## PROBLEM DESCRIPTION
Please reproduce the lines of the records below from the one holding "93 161 3.49" through the one holding "376 215 2279", inclusive, skipping all pictures.

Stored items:
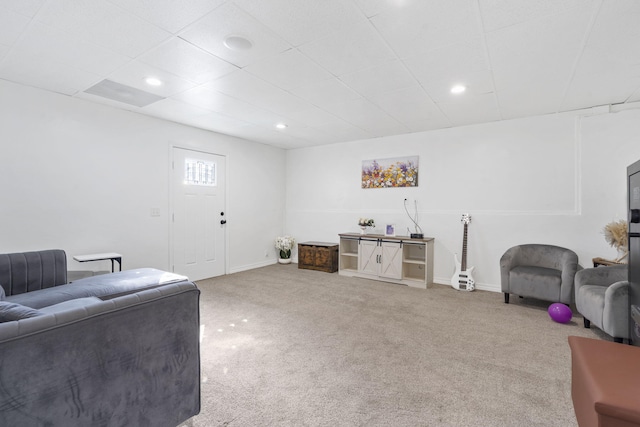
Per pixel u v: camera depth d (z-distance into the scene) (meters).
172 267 4.30
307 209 6.00
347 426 1.54
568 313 2.88
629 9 1.80
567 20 1.92
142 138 3.94
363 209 5.30
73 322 1.09
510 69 2.61
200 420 1.58
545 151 3.81
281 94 3.22
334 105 3.55
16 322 1.00
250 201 5.50
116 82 2.94
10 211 2.94
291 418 1.60
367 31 2.07
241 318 3.05
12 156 2.95
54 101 3.19
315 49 2.31
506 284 3.51
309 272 5.24
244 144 5.36
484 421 1.58
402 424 1.56
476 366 2.14
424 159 4.69
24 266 2.54
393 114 3.86
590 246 3.56
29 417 1.00
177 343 1.44
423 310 3.31
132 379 1.27
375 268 4.71
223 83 2.95
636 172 1.79
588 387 0.89
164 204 4.20
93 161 3.49
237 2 1.78
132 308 1.26
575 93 3.12
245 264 5.42
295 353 2.32
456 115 3.88
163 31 2.08
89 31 2.08
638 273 1.77
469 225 4.31
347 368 2.10
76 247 3.37
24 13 1.88
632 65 2.51
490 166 4.17
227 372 2.05
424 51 2.33
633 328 1.88
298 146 5.94
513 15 1.88
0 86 2.87
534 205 3.88
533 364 2.17
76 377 1.10
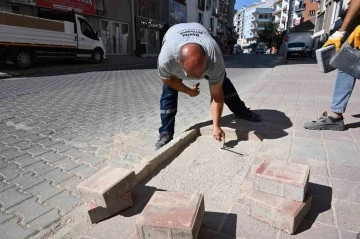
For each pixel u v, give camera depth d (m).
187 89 2.96
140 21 22.19
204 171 2.53
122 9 20.42
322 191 1.98
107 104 5.62
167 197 1.71
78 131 3.91
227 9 56.09
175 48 2.28
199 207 1.61
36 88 7.46
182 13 29.53
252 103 4.78
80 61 15.40
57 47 11.99
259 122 3.59
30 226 1.96
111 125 4.20
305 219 1.72
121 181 1.90
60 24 11.98
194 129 3.42
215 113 2.73
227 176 2.43
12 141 3.52
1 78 9.33
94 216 1.83
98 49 14.59
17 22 10.21
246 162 2.68
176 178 2.42
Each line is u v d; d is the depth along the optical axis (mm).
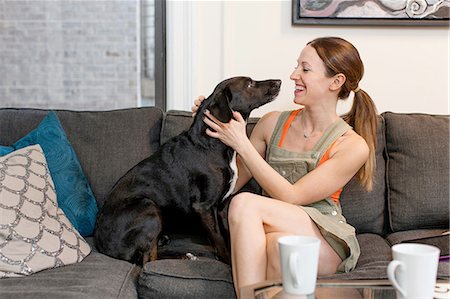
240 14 2682
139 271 1896
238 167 2223
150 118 2412
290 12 2678
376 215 2279
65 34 2848
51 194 2064
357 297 1351
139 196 2080
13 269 1794
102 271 1810
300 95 2033
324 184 1905
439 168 2242
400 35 2691
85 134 2363
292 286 1200
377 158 2330
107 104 2895
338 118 2084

## RESULT
93 161 3.49
237 2 1.78
132 308 1.26
575 93 3.12
245 264 5.42
295 353 2.32
456 115 3.88
163 31 2.08
89 31 2.08
638 273 1.77
469 225 4.31
347 368 2.10
76 247 3.37
24 13 1.88
632 65 2.51
490 166 4.17
227 372 2.05
424 51 2.33
633 328 1.88
298 146 5.94
513 15 1.88
0 86 2.87
534 205 3.88
533 364 2.17
76 377 1.10
For each pixel u v, give camera depth d (m).
187 89 2.96
140 21 22.19
204 171 2.53
122 9 20.42
322 191 1.98
107 104 5.62
167 197 1.71
78 131 3.91
227 9 56.09
175 48 2.28
199 207 1.61
36 88 7.46
182 13 29.53
252 103 4.78
80 61 15.40
57 47 11.99
259 122 3.59
30 226 1.96
111 125 4.20
305 219 1.72
121 181 1.90
60 24 11.98
194 129 3.42
215 113 2.73
227 176 2.43
12 141 3.52
1 78 9.33
94 216 1.83
98 49 14.59
17 22 10.21
246 162 2.68
176 178 2.42
Each line is u v d; d is the depth along the optical axis (mm).
240 14 2682
139 271 1896
238 167 2223
150 118 2412
290 12 2678
376 215 2279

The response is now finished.